[SOURCE MATERIAL Boundary: Start]

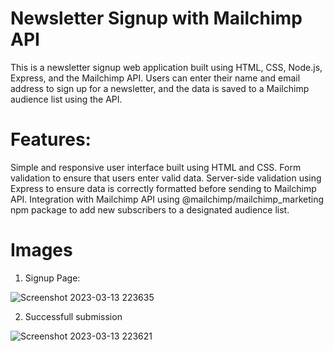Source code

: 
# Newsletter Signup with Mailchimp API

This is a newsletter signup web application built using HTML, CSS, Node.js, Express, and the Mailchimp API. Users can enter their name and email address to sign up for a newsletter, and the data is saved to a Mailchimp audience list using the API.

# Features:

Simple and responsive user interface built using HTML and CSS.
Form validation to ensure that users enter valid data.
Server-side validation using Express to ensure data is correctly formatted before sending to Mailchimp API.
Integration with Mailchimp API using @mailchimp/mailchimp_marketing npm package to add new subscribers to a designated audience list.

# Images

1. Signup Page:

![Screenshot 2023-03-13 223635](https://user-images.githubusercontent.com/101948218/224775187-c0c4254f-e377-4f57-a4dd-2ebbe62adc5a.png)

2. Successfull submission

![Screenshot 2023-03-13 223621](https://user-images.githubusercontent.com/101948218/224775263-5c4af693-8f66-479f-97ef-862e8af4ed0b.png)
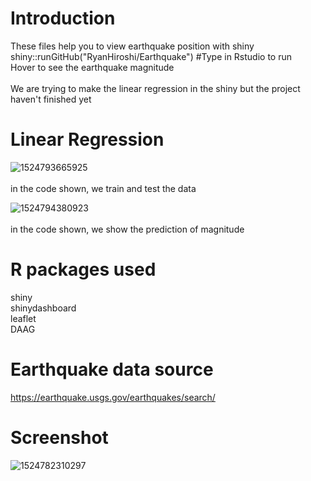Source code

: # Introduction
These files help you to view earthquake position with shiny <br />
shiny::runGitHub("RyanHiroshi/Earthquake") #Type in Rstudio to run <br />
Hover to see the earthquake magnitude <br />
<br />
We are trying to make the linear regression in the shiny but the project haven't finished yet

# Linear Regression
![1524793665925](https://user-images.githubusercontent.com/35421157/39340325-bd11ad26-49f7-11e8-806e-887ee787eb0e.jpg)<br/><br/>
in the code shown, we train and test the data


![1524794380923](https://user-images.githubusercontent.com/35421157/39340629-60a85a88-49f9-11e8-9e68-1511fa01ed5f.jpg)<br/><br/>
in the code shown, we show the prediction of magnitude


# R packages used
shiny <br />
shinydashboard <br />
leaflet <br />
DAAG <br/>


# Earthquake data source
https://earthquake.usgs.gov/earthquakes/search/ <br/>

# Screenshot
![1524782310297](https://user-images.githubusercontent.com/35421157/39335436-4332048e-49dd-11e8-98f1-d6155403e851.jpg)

[SOURCE MATERIAL Boundary: End]

_HOW TO COMPLETE THIS TASK:_
Can you render each line of the listing above as a numbered list, omitting blank lines and leaving the pictures out?

_RESULT OF THE EXERCISE:_
1. Source code
2. : 
3. # Newsletter Signup with Mailchimp API
4. This is a newsletter signup web application built using HTML, CSS, Node.js, Express, and the Mailchimp API. Users can enter their name and email address to sign up for a newsletter, and the data is saved to a Mailchimp audience list using the API.
5. # Features:
6. Simple and responsive user interface built using HTML and CSS.
7. Form validation to ensure that users enter valid data.
8. Server-side validation using Express to ensure data is correctly formatted before sending to Mailchimp API.
9. Integration with Mailchimp API using @mailchimp/mailchimp_marketing npm package to add new subscribers to a designated audience list.
10. # Images
11. 1. Signup Page:
12. ![Screenshot 2023-03-13 223635](https://user-images.githubusercontent.com/101948218/224775187-c0c4254f-e377-4f57-a4dd-2ebbe62adc5a.png)
13. 2. Successfull submission
14. ![Screenshot 2023-03-13 223621](https://user-images.githubusercontent.com/101948218/224775263-5c4af693-8f66-479f-97ef-862e8af4ed0b.png)
15. Source code
16. : # Introduction
17. These files help you to view earthquake position with shiny <br />
18. shiny::runGitHub("RyanHiroshi/Earthquake") #Type in Rstudio to run <br />
19. Hover to see the earthquake magnitude <br />
20. <br />
21. We are trying to make the linear regression in the shiny but the project haven't finished yet
22. # Linear Regression
23. ![1524793665925](https://user-images.githubusercontent.com/35421157/39340325-bd11ad26-49f7-11e8-806e-887ee787eb0e.jpg)<br/><br/>
24. in the code shown, we train and test the data
25. ![1524794380923](https://user-images.githubusercontent.com/35421157/39340629-60a85a88-49f9-11e8-9e68-1511fa01ed5f.jpg)<br/><br/>
26. in the code shown, we show the prediction of magnitude
27. # R packages used
28. shiny <br />
29. shinydashboard <br />
30. leaflet <br />
31. DAAG <br/>
32. # Earthquake data source
33. https://earthquake.usgs.gov/earthquakes/search/ <br/>
34. # Screenshot
35. ![1524782310297](https://user-images.githubusercontent.com/35421157/39335436-4332048e-49dd-11e8-98f1-d6155403e851.jpg)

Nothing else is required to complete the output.